## Exercise goal
Restate all the lines below word for word, but omit the pictures.
#### Material to process ####
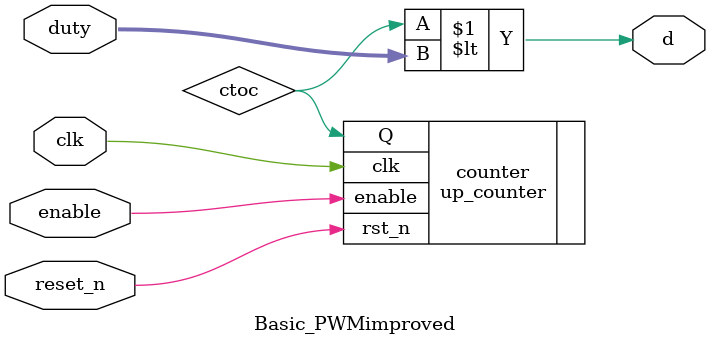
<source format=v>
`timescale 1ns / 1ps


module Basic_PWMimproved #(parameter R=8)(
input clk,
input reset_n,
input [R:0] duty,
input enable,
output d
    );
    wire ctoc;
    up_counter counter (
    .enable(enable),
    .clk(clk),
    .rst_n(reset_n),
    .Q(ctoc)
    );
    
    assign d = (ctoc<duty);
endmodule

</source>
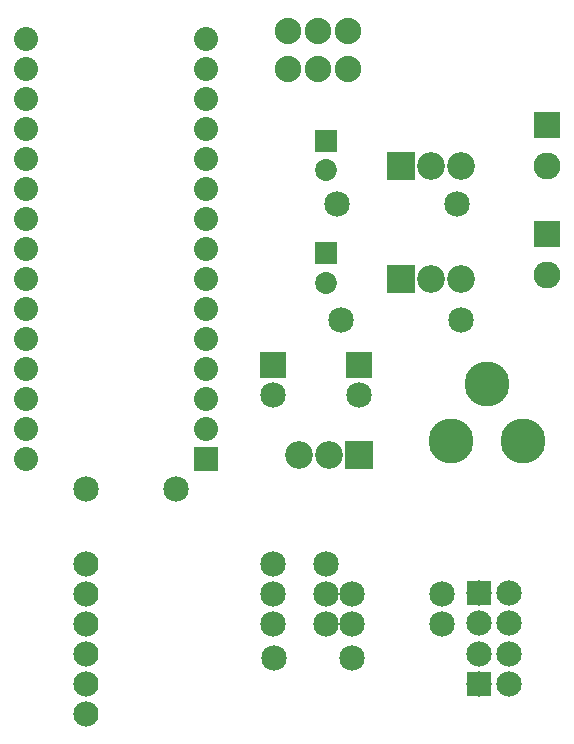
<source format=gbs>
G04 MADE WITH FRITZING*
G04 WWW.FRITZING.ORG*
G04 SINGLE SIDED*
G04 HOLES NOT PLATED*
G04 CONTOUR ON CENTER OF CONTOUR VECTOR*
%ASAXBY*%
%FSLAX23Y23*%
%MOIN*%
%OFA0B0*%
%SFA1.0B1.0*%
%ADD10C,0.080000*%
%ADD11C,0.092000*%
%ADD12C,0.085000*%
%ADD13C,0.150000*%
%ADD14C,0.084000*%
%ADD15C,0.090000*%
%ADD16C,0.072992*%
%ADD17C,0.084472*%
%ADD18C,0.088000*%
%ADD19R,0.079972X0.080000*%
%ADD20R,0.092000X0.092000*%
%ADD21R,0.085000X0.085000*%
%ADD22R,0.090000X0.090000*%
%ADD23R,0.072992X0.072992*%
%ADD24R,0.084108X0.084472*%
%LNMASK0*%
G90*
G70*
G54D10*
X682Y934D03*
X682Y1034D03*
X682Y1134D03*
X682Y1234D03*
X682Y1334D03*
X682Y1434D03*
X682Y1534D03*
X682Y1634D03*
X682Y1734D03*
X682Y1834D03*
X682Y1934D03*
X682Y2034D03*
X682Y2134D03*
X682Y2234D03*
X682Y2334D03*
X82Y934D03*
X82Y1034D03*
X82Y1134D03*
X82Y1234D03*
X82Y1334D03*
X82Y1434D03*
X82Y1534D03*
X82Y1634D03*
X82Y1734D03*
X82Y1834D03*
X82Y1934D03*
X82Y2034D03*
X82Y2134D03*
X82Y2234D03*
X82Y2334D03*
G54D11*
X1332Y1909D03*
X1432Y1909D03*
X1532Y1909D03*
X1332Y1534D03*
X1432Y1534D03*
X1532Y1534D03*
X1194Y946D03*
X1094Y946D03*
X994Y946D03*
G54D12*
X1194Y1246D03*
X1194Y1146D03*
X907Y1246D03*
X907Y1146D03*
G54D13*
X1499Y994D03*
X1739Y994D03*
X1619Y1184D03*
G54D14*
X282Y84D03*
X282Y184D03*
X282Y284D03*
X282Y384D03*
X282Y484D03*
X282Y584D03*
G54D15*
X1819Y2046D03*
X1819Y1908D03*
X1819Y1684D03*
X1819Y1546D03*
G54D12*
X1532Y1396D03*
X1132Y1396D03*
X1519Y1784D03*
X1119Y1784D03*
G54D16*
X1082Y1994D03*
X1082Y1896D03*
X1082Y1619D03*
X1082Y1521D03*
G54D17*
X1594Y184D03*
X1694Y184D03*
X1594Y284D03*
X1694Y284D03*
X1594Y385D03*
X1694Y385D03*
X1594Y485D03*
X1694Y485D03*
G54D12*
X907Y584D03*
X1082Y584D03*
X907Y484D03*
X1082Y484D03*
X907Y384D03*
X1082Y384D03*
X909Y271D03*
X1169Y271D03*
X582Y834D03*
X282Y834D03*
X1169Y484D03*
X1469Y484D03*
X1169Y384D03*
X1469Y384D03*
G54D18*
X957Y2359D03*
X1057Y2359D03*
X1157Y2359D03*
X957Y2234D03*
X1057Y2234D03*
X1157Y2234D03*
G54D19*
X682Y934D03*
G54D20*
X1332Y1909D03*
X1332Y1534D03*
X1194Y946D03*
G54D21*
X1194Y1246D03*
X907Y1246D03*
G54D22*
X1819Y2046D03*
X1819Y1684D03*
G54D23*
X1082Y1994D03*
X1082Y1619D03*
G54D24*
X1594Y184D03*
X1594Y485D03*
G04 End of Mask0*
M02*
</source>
####
## Exercise result
<source format=v>
`timescale 1ns / 1ps


module Basic_PWMimproved #(parameter R=8)(
input clk,
input reset_n,
input [R:0] duty,
input enable,
output d
    );
    wire ctoc;
    up_counter counter (
    .enable(enable),
    .clk(clk),
    .rst_n(reset_n),
    .Q(ctoc)
    );
    
    assign d = (ctoc<duty);
endmodule

</source>
<source format=gbs>
G04 MADE WITH FRITZING*
G04 WWW.FRITZING.ORG*
G04 SINGLE SIDED*
G04 HOLES NOT PLATED*
G04 CONTOUR ON CENTER OF CONTOUR VECTOR*
%ASAXBY*%
%FSLAX23Y23*%
%MOIN*%
%OFA0B0*%
%SFA1.0B1.0*%
%ADD10C,0.080000*%
%ADD11C,0.092000*%
%ADD12C,0.085000*%
%ADD13C,0.150000*%
%ADD14C,0.084000*%
%ADD15C,0.090000*%
%ADD16C,0.072992*%
%ADD17C,0.084472*%
%ADD18C,0.088000*%
%ADD19R,0.079972X0.080000*%
%ADD20R,0.092000X0.092000*%
%ADD21R,0.085000X0.085000*%
%ADD22R,0.090000X0.090000*%
%ADD23R,0.072992X0.072992*%
%ADD24R,0.084108X0.084472*%
%LNMASK0*%
G90*
G70*
G54D10*
X682Y934D03*
X682Y1034D03*
X682Y1134D03*
X682Y1234D03*
X682Y1334D03*
X682Y1434D03*
X682Y1534D03*
X682Y1634D03*
X682Y1734D03*
X682Y1834D03*
X682Y1934D03*
X682Y2034D03*
X682Y2134D03*
X682Y2234D03*
X682Y2334D03*
X82Y934D03*
X82Y1034D03*
X82Y1134D03*
X82Y1234D03*
X82Y1334D03*
X82Y1434D03*
X82Y1534D03*
X82Y1634D03*
X82Y1734D03*
X82Y1834D03*
X82Y1934D03*
X82Y2034D03*
X82Y2134D03*
X82Y2234D03*
X82Y2334D03*
G54D11*
X1332Y1909D03*
X1432Y1909D03*
X1532Y1909D03*
X1332Y1534D03*
X1432Y1534D03*
X1532Y1534D03*
X1194Y946D03*
X1094Y946D03*
X994Y946D03*
G54D12*
X1194Y1246D03*
X1194Y1146D03*
X907Y1246D03*
X907Y1146D03*
G54D13*
X1499Y994D03*
X1739Y994D03*
X1619Y1184D03*
G54D14*
X282Y84D03*
X282Y184D03*
X282Y284D03*
X282Y384D03*
X282Y484D03*
X282Y584D03*
G54D15*
X1819Y2046D03*
X1819Y1908D03*
X1819Y1684D03*
X1819Y1546D03*
G54D12*
X1532Y1396D03*
X1132Y1396D03*
X1519Y1784D03*
X1119Y1784D03*
G54D16*
X1082Y1994D03*
X1082Y1896D03*
X1082Y1619D03*
X1082Y1521D03*
G54D17*
X1594Y184D03*
X1694Y184D03*
X1594Y284D03*
X1694Y284D03*
X1594Y385D03*
X1694Y385D03*
X1594Y485D03*
X1694Y485D03*
G54D12*
X907Y584D03*
X1082Y584D03*
X907Y484D03*
X1082Y484D03*
X907Y384D03*
X1082Y384D03*
X909Y271D03*
X1169Y271D03*
X582Y834D03*
X282Y834D03*
X1169Y484D03*
X1469Y484D03*
X1169Y384D03*
X1469Y384D03*
G54D18*
X957Y2359D03*
X1057Y2359D03*
X1157Y2359D03*
X957Y2234D03*
X1057Y2234D03*
X1157Y2234D03*
G54D19*
X682Y934D03*
G54D20*
X1332Y1909D03*
X1332Y1534D03*
X1194Y946D03*
G54D21*
X1194Y1246D03*
X907Y1246D03*
G54D22*
X1819Y2046D03*
X1819Y1684D03*
G54D23*
X1082Y1994D03*
X1082Y1619D03*
G54D24*
X1594Y184D03*
X1594Y485D03*
G04 End of Mask0*
M02*
</source>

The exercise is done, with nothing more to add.